Setapak Langkah – 21 April 2026 | Jakarta, 26 April 2024 – Dalam sidang yang membahas dugaan pelanggaran prosedur pengadaan Chromebook untuk sekolah negeri, Presiden Google Asia Pasifik menegaskan tidak ada perjanjian khusus antara perusahaan dan Menteri Pendidikan dan Kebudayaan, Nadiem Makarim.
Pejabat Google tersebut menyampaikan bahwa proses pengadaan perangkat tersebut sepenuhnya mengikuti regulasi pemerintah Indonesia dan tidak melibatkan kesepakatan eksklusif atau komitmen harga yang melanggar ketentuan.
Berikut rangkuman pernyataan dan fakta yang diungkap:
- Pernyataan resmi: “Kami tidak menandatangani kontrak khusus dengan pihak manapun terkait pengadaan Chromebook di Indonesia.

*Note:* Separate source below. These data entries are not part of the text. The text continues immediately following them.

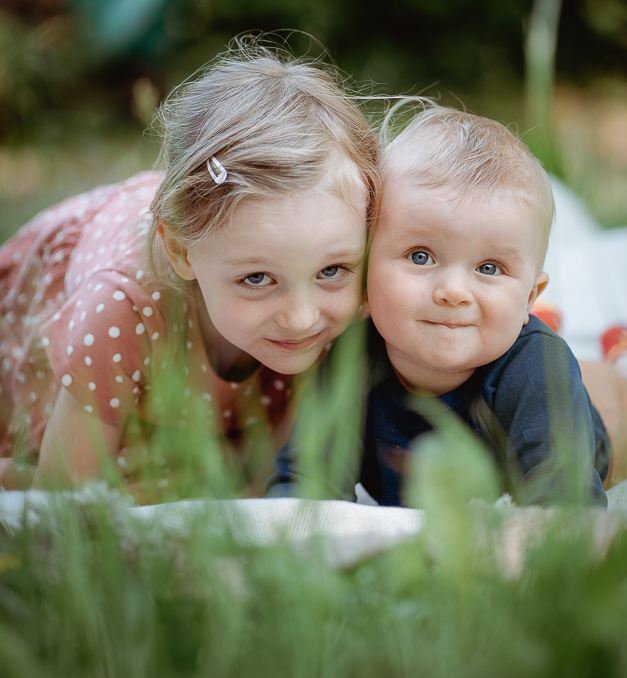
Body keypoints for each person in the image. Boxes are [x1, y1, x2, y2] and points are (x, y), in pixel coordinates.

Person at [0, 40, 379, 499]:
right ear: (181, 251)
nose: (301, 317)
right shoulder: (121, 310)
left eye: (332, 270)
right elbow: (62, 503)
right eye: (257, 278)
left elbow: (270, 490)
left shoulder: (358, 288)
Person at [269, 107, 627, 506]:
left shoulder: (539, 370)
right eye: (421, 256)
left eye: (489, 268)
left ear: (528, 296)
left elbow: (565, 500)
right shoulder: (349, 360)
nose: (454, 291)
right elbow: (303, 483)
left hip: (610, 417)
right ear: (365, 274)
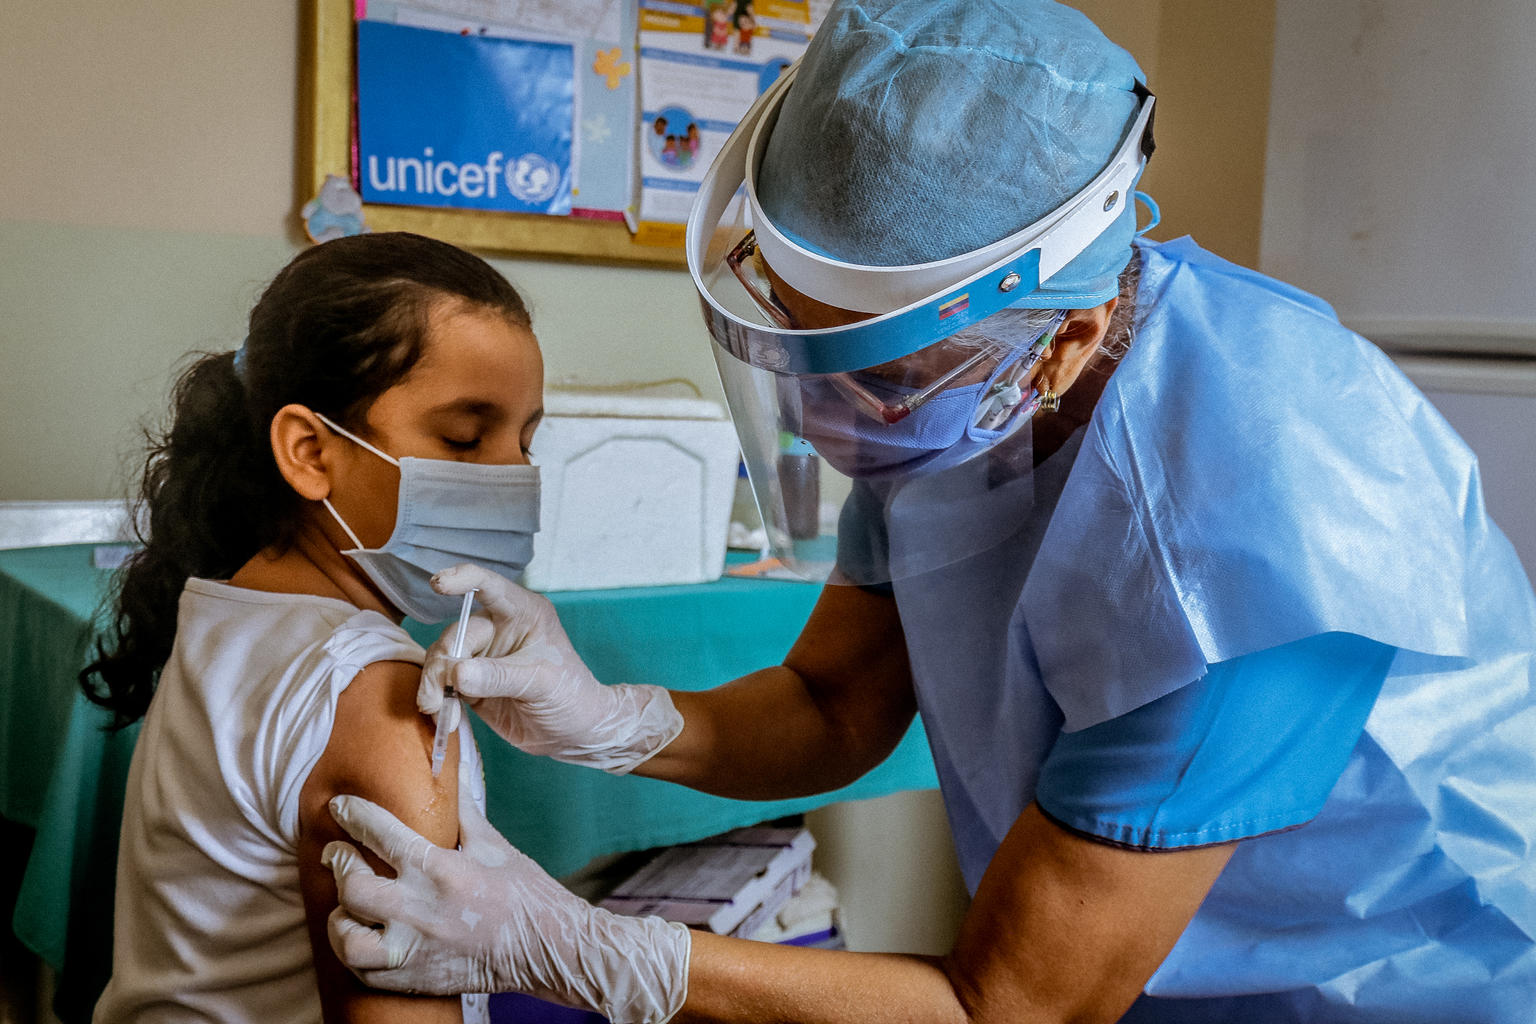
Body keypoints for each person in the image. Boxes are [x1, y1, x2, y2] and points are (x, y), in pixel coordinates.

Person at [320, 2, 1536, 1021]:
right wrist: (612, 717)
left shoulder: (1253, 531)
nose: (819, 419)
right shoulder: (963, 397)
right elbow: (833, 703)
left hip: (1390, 974)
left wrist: (587, 952)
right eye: (799, 350)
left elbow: (1010, 1005)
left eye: (877, 374)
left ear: (1060, 338)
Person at [80, 231, 549, 1023]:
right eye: (465, 439)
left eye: (529, 439)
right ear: (309, 451)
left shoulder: (231, 601)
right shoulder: (379, 698)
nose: (515, 477)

Semua penawaran kami bersifat terbuka dan kompetitif,” ujar Presiden Google Asia Pasifik.
- Investasi Google di Indonesia: Pada tahun 2023, Google mengalokasikan US$150 juta untuk pengembangan infrastruktur cloud dan program pendidikan digital di wilayah Asia Pasifik, termasuk Indonesia.
- Program Google for Education: Google menyediakan akses gratis ke layanan G Suite for Education serta pelatihan bagi guru, namun tidak ada kewajiban pembelian perangkat tertentu.
Dalam tabel di bawah ini, tercantum kronologi utama terkait kasus pengadaan Chromebook:
| Tanggal | Peristiwa |
|---|---|
| 10 Januari 2024 | Pemerintah mengumumkan rencana pengadaan 1,5 juta Chromebook untuk sekolah menengah pertama. |
| 15 Februari 2024 | Media melaporkan adanya dugaan kesepakatan antara Google dan Kementerian Pendidikan. |
| 22 Maret 2024 | Komisi Pemberantasan Korupsi (KPK) membuka penyelidikan awal. |
| 26 April 2024 | Presiden Google Asia Pasifik memberikan klarifikasi dalam sidang pengadilan. |
Para pengamat menilai bahwa klarifikasi tersebut penting untuk menjaga transparansi pasar teknologi pendidikan di Indonesia. Sementara itu, KPK masih melanjutkan penyelidikan untuk memastikan tidak ada penyimpangan dalam proses pengadaan.
Jika terbukti ada pelanggaran, konsekuensinya dapat mencakup pembatalan kontrak, sanksi administratif, dan potensi tindakan hukum terhadap pihak-pihak terkait.